Especialistas acreditam que se o documento não for ratificado até o fim do ano, as negociações podem ir por água abaixo. Para Barros de Albuquerque, a colocação das negociações na pauta de ambas as partes demonstra vontade de celebrar o acordo. No entanto, para Bressan, as chances de o tratado não ser firmado são grandes.

"Ainda que seja um momento muito propício, dado que nós temos um governo argentino em comunhão com o governo brasileiro. Eu acho que é possível que mude o governo da Argentina e, com isso, a gente tenha maiores dificuldades."

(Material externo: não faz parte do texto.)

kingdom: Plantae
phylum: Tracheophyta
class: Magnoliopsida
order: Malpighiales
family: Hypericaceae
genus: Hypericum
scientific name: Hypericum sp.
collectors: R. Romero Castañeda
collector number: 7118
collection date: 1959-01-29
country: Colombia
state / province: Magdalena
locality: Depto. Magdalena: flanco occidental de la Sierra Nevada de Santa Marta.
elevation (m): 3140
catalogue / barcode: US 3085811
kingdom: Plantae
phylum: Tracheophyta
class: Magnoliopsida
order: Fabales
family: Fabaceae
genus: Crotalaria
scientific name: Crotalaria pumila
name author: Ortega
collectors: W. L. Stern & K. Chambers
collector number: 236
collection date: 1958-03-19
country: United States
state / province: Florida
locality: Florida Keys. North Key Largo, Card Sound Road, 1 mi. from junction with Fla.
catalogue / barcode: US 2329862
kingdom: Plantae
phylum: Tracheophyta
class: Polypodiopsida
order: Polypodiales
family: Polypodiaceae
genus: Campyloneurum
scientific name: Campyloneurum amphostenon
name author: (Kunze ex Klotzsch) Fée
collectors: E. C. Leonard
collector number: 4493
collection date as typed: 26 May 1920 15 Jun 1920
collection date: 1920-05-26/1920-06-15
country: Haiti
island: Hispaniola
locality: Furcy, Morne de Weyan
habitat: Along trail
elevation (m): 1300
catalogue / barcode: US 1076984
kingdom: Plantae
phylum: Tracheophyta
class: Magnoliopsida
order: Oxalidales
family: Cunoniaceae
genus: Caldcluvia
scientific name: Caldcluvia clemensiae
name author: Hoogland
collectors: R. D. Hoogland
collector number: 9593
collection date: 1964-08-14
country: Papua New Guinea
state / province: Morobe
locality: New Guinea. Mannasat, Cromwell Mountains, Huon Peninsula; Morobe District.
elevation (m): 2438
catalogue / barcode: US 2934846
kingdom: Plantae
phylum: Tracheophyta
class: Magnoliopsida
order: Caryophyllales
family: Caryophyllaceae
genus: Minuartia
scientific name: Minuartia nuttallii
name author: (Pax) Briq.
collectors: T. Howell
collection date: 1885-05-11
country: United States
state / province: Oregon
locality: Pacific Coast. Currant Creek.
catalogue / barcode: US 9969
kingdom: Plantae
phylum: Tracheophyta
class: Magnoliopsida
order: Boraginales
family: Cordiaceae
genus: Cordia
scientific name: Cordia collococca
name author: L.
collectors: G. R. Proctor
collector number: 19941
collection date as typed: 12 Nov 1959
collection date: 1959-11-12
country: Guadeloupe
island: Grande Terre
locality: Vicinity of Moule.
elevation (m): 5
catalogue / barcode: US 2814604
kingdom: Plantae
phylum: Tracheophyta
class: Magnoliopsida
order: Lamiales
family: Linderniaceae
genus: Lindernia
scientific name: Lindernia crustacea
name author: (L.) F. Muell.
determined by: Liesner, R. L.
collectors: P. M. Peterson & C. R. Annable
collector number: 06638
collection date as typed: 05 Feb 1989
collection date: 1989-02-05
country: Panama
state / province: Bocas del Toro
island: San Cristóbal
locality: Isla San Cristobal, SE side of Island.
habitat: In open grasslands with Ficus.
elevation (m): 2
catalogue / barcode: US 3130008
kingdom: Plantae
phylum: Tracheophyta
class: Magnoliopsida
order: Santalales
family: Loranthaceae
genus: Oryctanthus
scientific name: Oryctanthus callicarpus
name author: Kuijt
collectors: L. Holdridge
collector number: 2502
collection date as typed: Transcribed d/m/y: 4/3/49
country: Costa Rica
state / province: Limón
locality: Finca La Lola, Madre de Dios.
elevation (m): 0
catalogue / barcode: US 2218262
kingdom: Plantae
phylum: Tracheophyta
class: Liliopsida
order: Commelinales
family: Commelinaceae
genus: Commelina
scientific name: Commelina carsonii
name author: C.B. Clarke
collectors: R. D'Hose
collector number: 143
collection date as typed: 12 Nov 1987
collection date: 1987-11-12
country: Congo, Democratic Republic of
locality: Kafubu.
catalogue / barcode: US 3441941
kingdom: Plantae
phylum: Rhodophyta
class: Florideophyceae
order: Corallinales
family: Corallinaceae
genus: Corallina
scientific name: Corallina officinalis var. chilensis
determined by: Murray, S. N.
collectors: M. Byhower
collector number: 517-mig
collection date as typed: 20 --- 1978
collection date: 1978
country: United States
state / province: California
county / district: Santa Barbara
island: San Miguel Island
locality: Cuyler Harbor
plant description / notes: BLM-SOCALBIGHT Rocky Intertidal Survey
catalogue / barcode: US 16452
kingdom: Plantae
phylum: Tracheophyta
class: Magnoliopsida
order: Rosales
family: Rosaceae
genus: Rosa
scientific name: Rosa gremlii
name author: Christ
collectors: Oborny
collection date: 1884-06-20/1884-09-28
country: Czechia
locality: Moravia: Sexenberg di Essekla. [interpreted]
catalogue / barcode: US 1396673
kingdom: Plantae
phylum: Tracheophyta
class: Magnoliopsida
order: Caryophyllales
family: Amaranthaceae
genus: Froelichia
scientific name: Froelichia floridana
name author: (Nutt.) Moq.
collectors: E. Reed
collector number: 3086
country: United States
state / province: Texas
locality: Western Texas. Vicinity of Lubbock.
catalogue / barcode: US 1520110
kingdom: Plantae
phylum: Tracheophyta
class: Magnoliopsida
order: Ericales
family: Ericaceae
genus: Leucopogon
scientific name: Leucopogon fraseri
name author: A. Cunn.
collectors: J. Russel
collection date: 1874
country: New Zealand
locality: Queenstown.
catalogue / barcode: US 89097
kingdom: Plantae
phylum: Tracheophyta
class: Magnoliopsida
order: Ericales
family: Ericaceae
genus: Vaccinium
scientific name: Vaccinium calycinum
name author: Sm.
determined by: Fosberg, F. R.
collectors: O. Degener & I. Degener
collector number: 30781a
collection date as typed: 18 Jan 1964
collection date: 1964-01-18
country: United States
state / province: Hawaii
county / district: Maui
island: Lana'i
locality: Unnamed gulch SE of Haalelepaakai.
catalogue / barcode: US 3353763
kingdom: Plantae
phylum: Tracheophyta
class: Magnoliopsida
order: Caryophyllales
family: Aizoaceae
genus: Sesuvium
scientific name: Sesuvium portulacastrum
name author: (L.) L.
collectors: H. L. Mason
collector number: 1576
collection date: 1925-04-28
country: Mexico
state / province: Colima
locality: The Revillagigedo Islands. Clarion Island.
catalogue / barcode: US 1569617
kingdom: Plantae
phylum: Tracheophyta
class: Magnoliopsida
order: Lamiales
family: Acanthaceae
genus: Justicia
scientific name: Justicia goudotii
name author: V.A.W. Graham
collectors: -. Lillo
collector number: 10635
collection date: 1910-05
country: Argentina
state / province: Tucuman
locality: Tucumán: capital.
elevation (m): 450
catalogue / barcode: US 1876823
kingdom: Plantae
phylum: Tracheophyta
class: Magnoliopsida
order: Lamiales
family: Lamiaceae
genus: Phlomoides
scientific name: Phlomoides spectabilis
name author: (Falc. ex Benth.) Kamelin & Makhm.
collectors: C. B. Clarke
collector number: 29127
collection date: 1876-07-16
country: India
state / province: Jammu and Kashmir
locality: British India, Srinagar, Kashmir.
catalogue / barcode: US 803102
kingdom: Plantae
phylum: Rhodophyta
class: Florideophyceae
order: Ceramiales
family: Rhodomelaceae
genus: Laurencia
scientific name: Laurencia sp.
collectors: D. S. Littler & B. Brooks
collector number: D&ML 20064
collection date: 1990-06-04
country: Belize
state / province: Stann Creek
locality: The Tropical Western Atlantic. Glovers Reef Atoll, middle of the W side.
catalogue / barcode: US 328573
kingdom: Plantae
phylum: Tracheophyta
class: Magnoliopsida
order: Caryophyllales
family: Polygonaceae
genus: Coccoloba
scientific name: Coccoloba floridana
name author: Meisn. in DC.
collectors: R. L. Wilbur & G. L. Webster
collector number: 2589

Reunião de membros do Mercosul pode ser decisiva

Antes de negociarem os termos da side-letter com a União Europeia, os Estados-membros do Mercosul devem chegar a um acordo conjunto sobre suas necessidades.
"Diferentemente da UE, não temos integração política no Mercosul em instituições supranacionais com poder decisório, e, portanto, qualquer posição do Mercosul tem que ser negociada e renegociada entre os membros plenos a cada nova rodada", disse Barros de Albuquerque.
Fontes internas do governo afirmaram à Sputnik Brasil que na próxima semana haverá uma videoconferência entre os representantes dos países para chegarem a um acordo e poderem negociar os termos com a Europa em outubro.

Discurso de Lula na ONU reflete preocupações com acordo

Além de ser a maior economia do Mercosul, o Brasil é também o país com mais ressalvas quanto às novas imposições europeias. Em seu discurso na ONU, o presidente Lula ressaltou a importância de enfrentar problemas urgentes, como a fome e a pobreza.
"A Europa só fala no meio ambiente, que é importante, e o Brasil tem grande potencial de ser um protagonista em relação à política ambiental, mas que isso não seja o único ponto do acordo", disse Regiane Bressan.

"Fica muito difícil a gente falar que um protecionismo verde teria mais importância ao Mercosul, por exemplo, quando na Argentina nós temos 40% da população, neste momento, abaixo da linha da pobreza", afirmou a professora.